What to work on »
Can you give back, word for word and without the pictures, the lines of the entries below from the one containing "What is the minimum value shown in the chart?" through the last entry, both ends included?

○ ○ ○

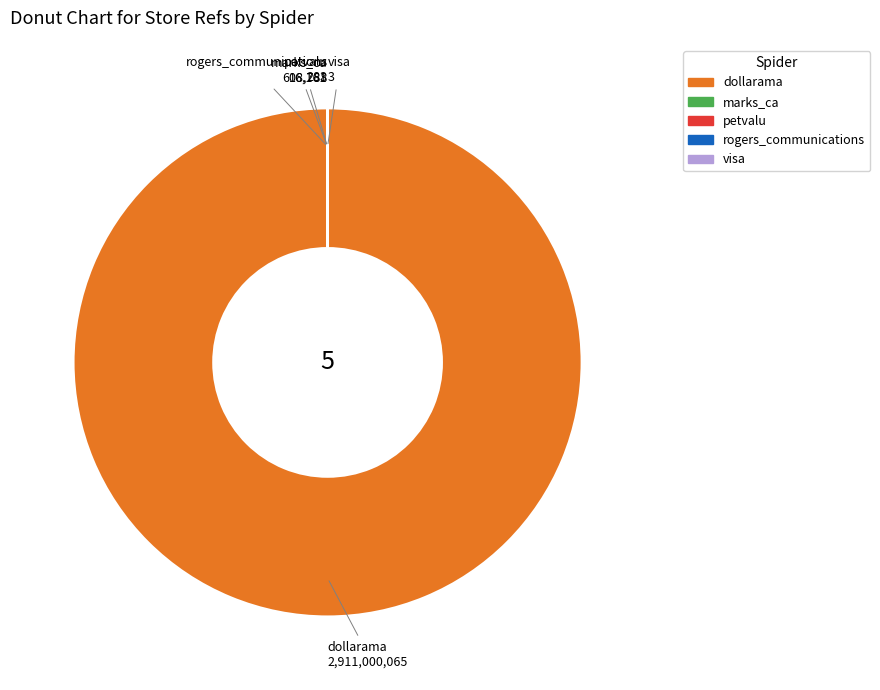

What is the largest slice in the pie chart?

dollarama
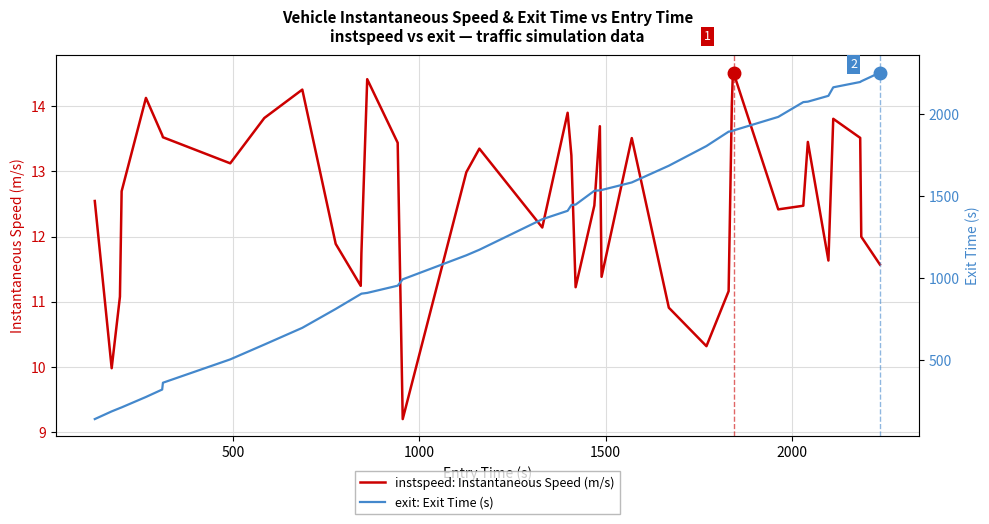

What is the highest value of the instspeed: Instantaneous Speed (m/s) series?

14.5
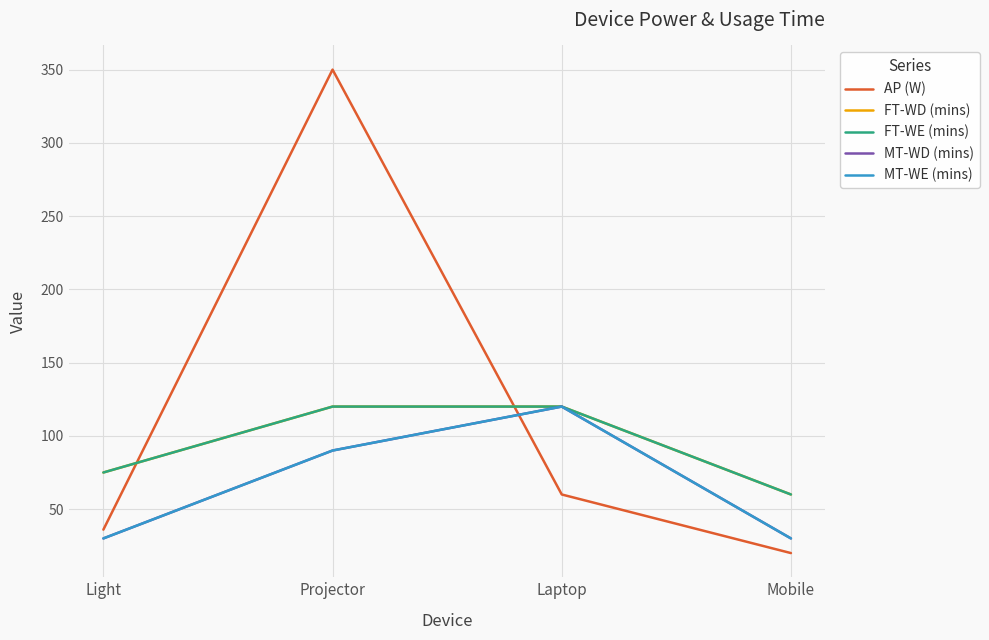

How many lines are shown in the chart?

5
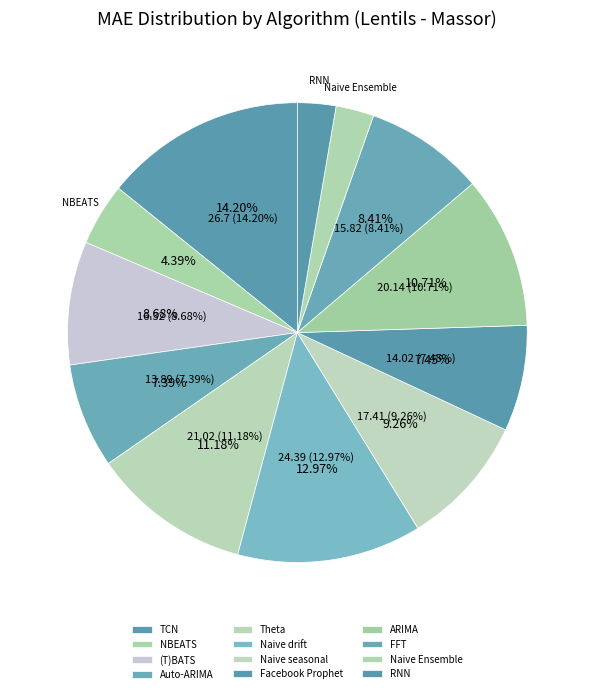

What percentage is NOT represented by ARIMA?

89.3%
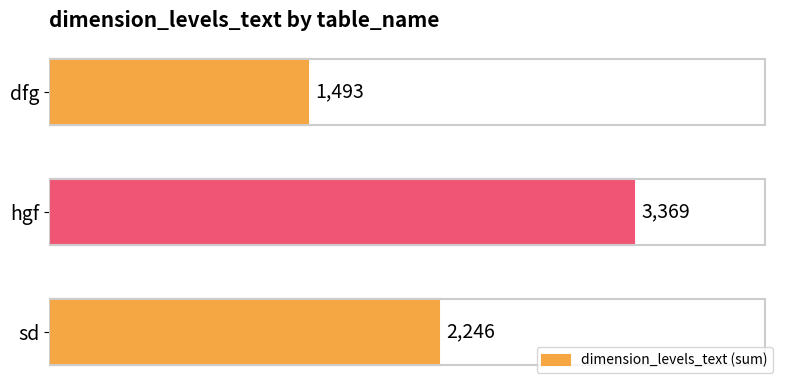

What is the minimum value shown in the chart?

1493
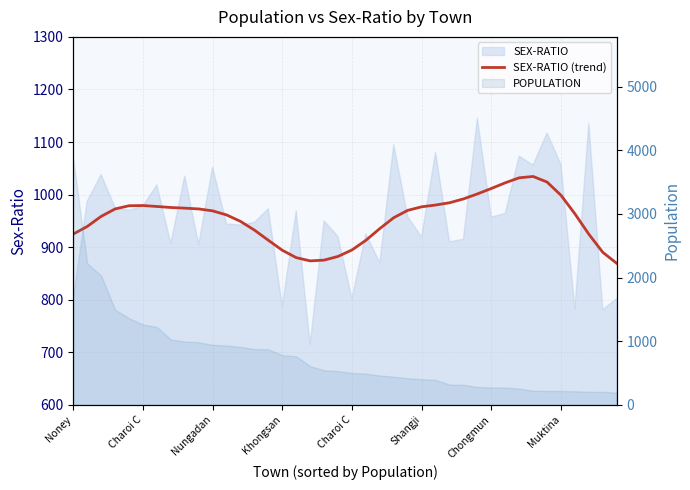

How many categories are shown in the chart?

40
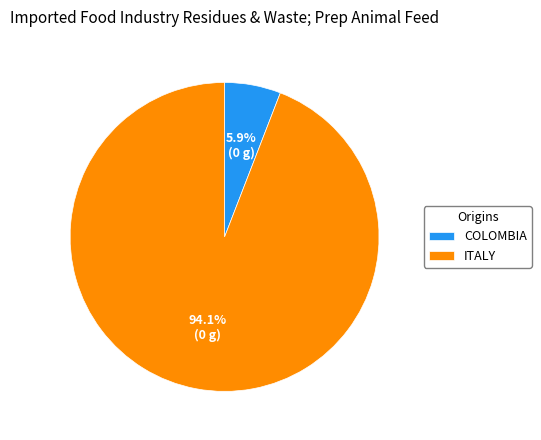

Rank the categories by value from highest to lowest.

ITALY, COLOMBIA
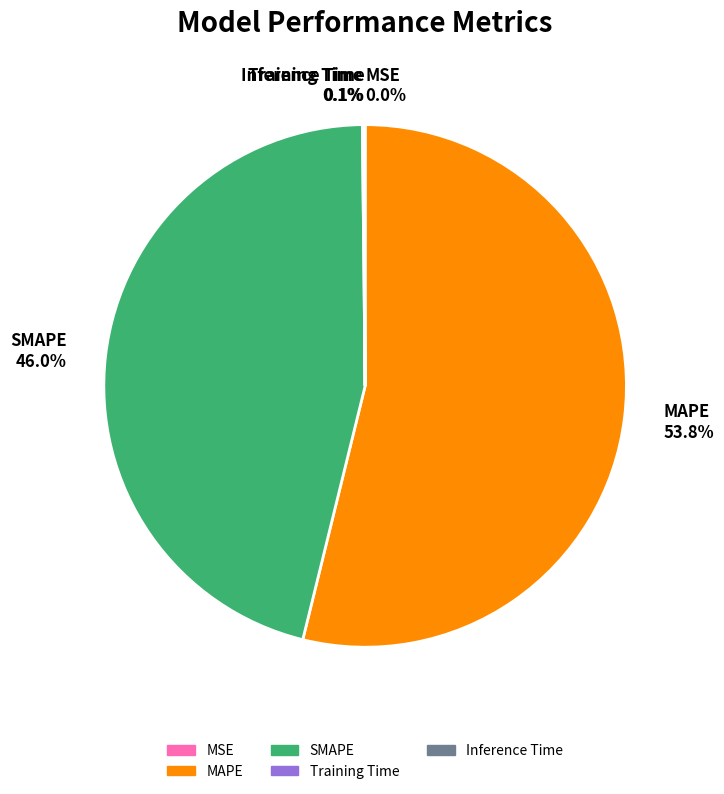

What percentage is the SMAPE slice, to the nearest percent?

46%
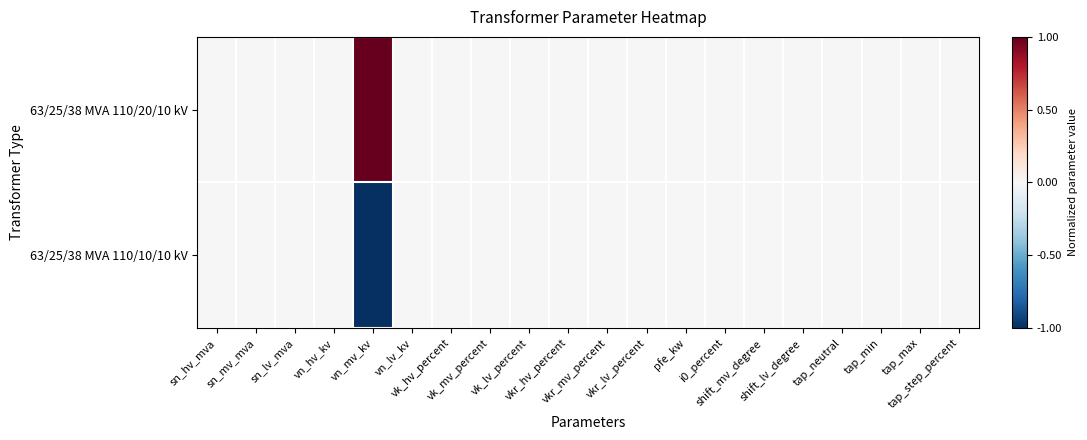

At how many categories does at least one series exceed 0?

1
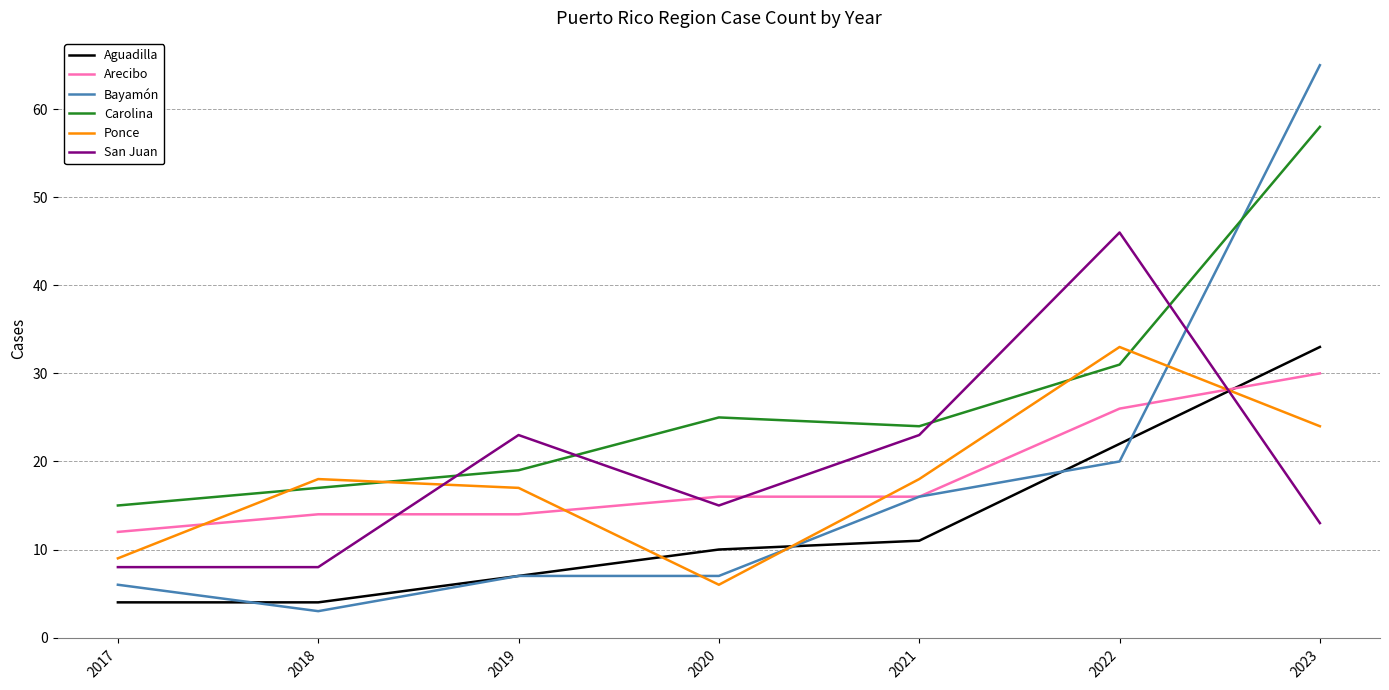

Rank the categories by Carolina value from highest to lowest.

2023, 2022, 2020, 2021, 2019, 2018, 2017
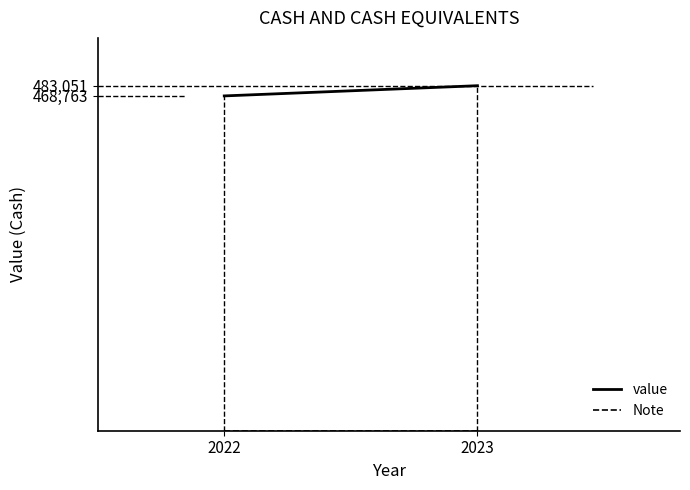

The Note series shows 11 at 2023. True or false?

True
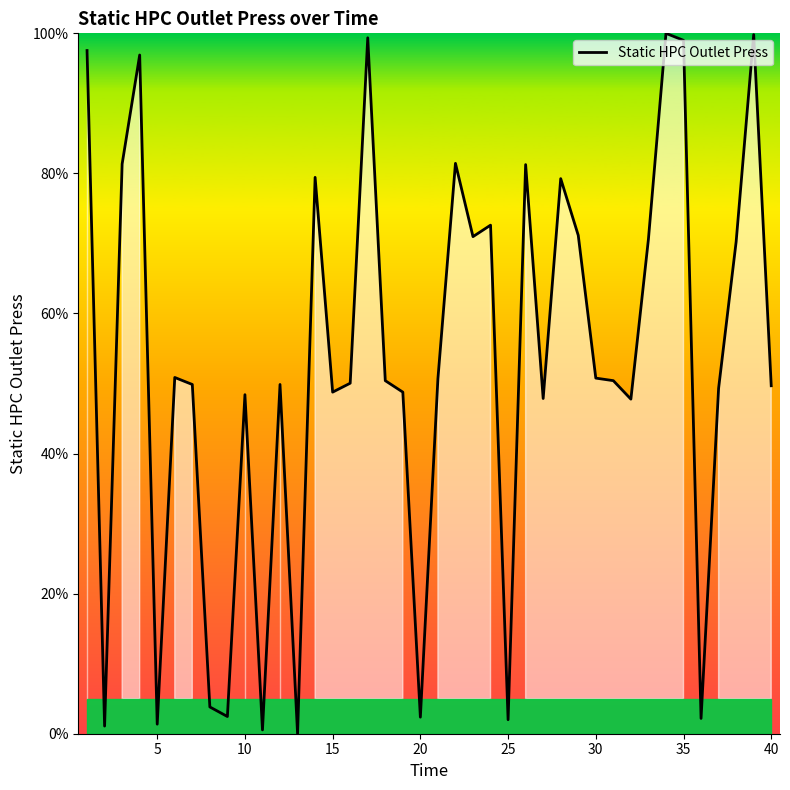

What is the difference between the maximum and minimum values?

100.0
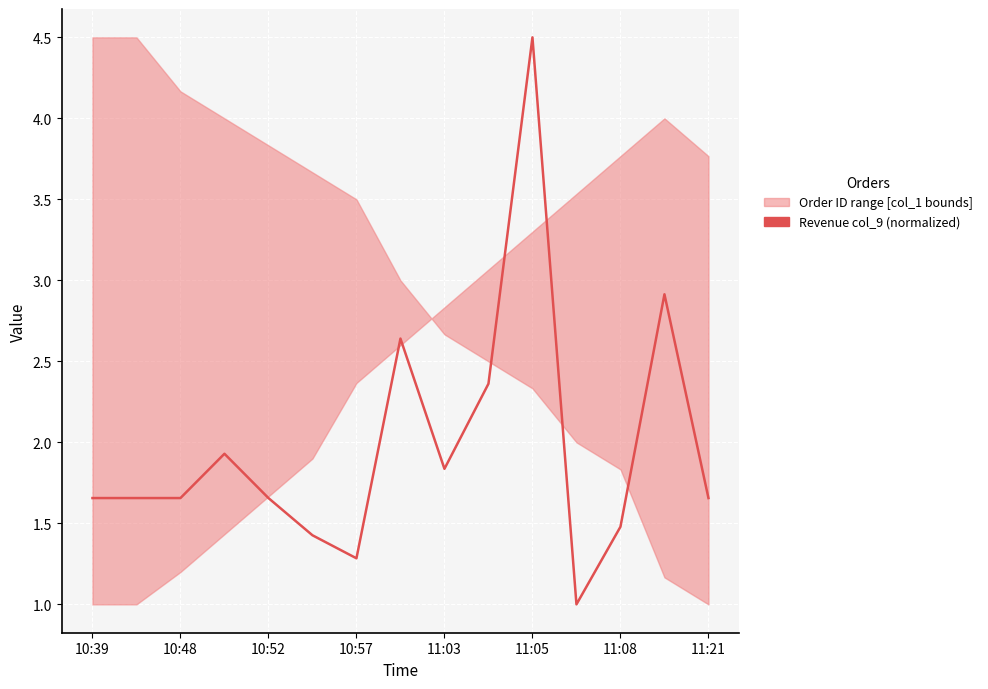

Between 12 and 11:05, which is larger?

12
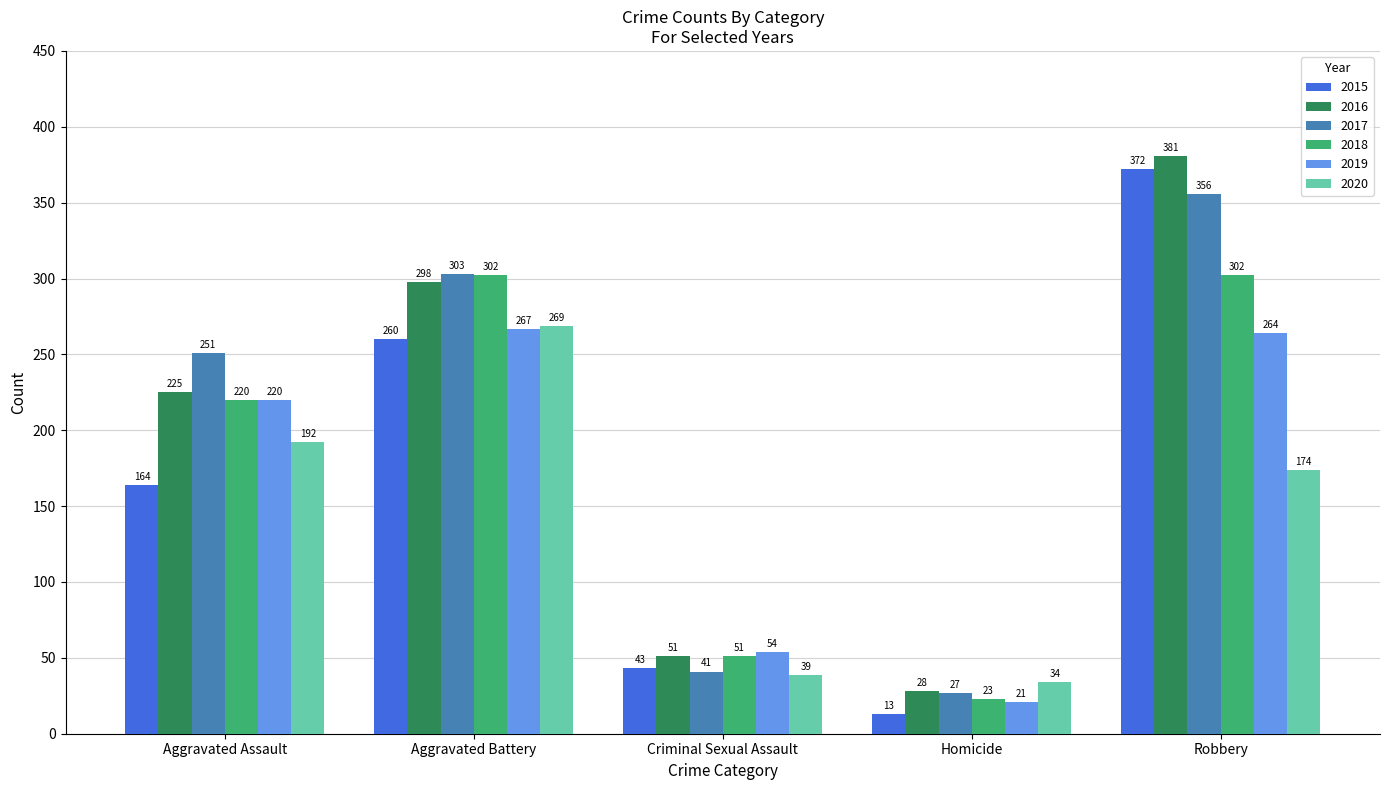

What position from the left is Aggravated Battery?

2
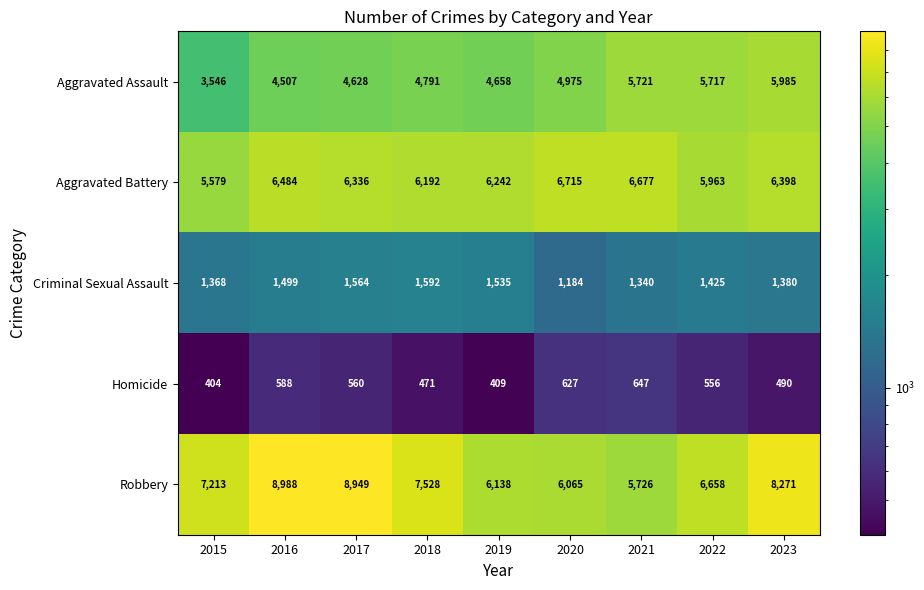

Between 2015 and 2018, which series saw the biggest shift?

Aggravated Assault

○ ○ ○

Answer »
What is the minimum value shown in the chart?

1493

How many categories are shown in the chart?

40

Rank the categories by value from highest to lowest.

ITALY, COLOMBIA

What percentage is the SMAPE slice, to the nearest percent?

46%

At how many categories does at least one series exceed 0?

1

Rank the categories by Carolina value from highest to lowest.

2023, 2022, 2020, 2021, 2019, 2018, 2017

The Note series shows 11 at 2023. True or false?

True

What is the difference between the maximum and minimum values?

100.0

Between 12 and 11:05, which is larger?

12

What position from the left is Aggravated Battery?

2

Between 2015 and 2018, which series saw the biggest shift?

Aggravated Assault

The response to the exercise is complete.